• _課題_
読解文の「本章では、IAMを中心とした」から「けるベストプラクティスです。」までを、一字も変えずに引用してください。

• _読解文_

----------

はじめに
AWSでのセキュリティ設計の中核を担うのがIAM(Identity and Access Management)です。
本章では、IAMを中心としたアクセス制御の最適化をテーマに、次の3点に焦点を当てて解説します:
- IAMポリシー設計のベストプラクティス
- ロールチェーンとSTSによる一時認証の活用
- OrganizationsによるSCP(Service Control Policies)の全社管理
組織全体のセキュリティ水準を引き上げるための、実践的な設計思想と具体例をご紹介します。
IAMポリシー設計のベストプラクティス
IAMポリシーはAWSリソースへのアクセス権限を定義するJSONベースのドキュメントです。
過剰な権限を与えたり、逆に制限しすぎたりすることで運用リスクが生まれます。以下はセキュアかつ効率的なIAM設計におけるベストプラクティスです。

----------

• _データ_
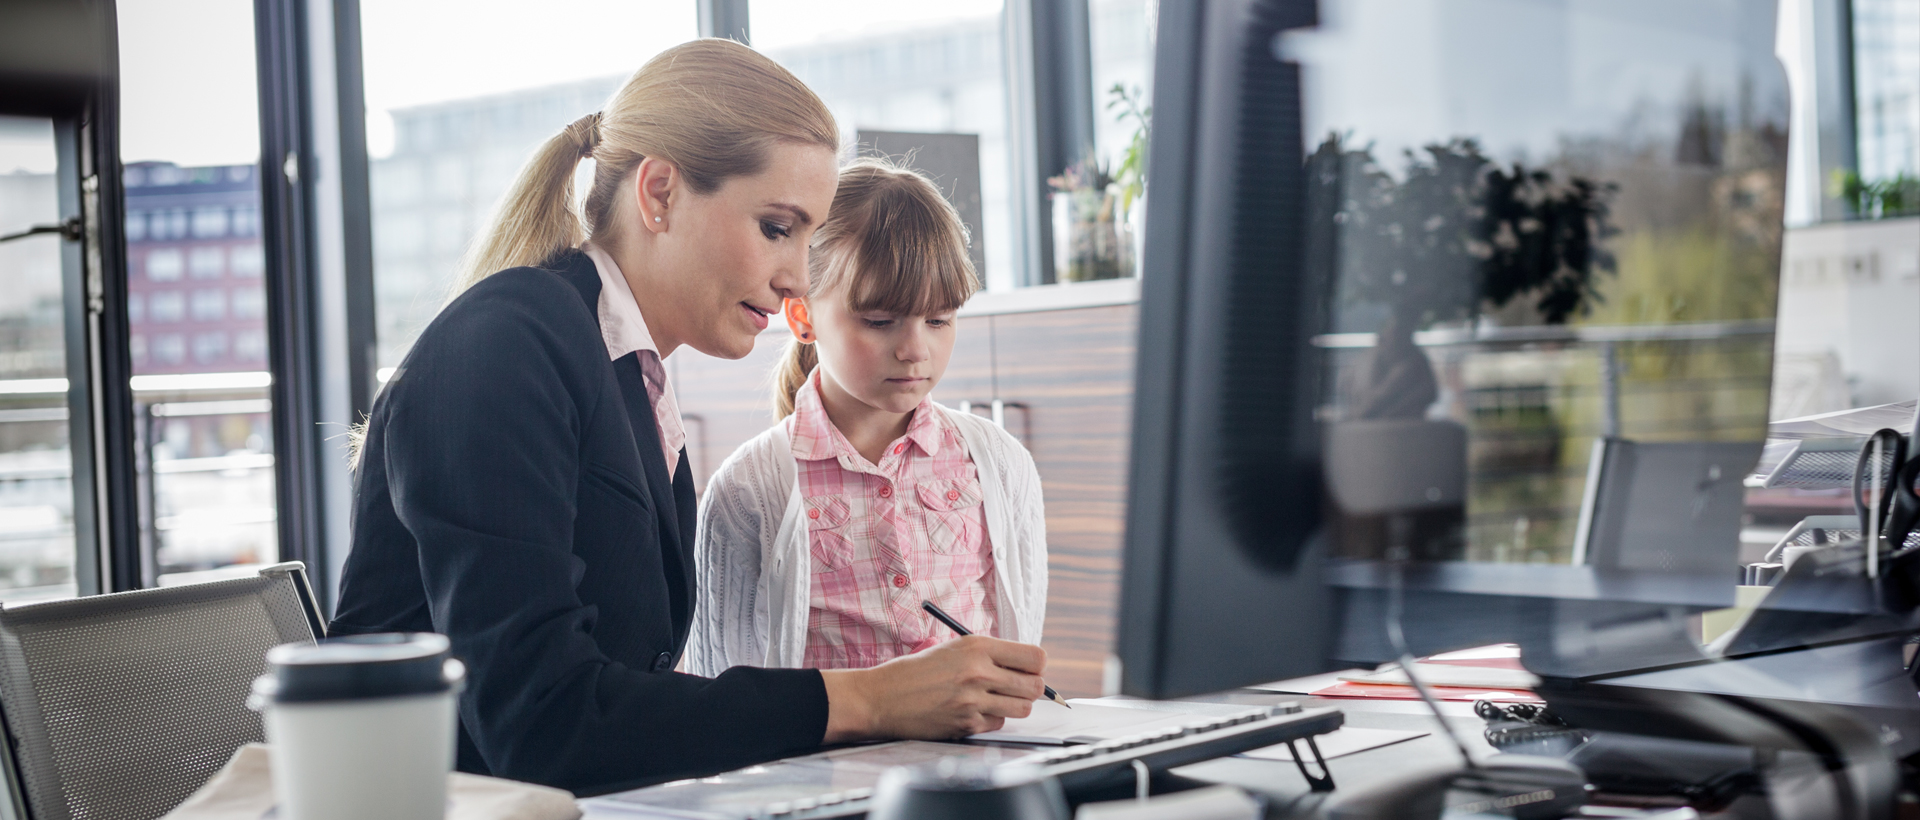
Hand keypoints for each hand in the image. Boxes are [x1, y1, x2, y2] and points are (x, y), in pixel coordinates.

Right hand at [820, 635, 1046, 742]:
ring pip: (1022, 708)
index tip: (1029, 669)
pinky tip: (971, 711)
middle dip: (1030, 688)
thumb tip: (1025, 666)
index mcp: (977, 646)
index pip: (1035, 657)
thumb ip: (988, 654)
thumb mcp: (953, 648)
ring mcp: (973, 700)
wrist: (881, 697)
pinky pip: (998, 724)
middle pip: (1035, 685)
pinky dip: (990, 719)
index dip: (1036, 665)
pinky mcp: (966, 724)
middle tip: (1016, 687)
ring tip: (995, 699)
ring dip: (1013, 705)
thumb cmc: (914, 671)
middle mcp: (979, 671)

----------

• _解答欄_
本章では、IAMを中心としたアクセス制御の最適化をテーマに、次の3点に焦点を当てて解説します:
- IAMポリシー設計のベストプラクティス
- ロールチェーンとSTSによる一時認証の活用
- OrganizationsによるSCP(Service Control Policies)の全社管理
組織全体のセキュリティ水準を引き上げるための、実践的な設計思想と具体例をご紹介します。
IAMポリシー設計のベストプラクティス
IAMポリシーはAWSリソースへのアクセス権限を定義するJSONベースのドキュメントです。
過剰な権限を与えたり、逆に制限しすぎたりすることで運用リスクが生まれます。以下はセキュアかつ効率的なIAM設計におけるベストプラクティスです。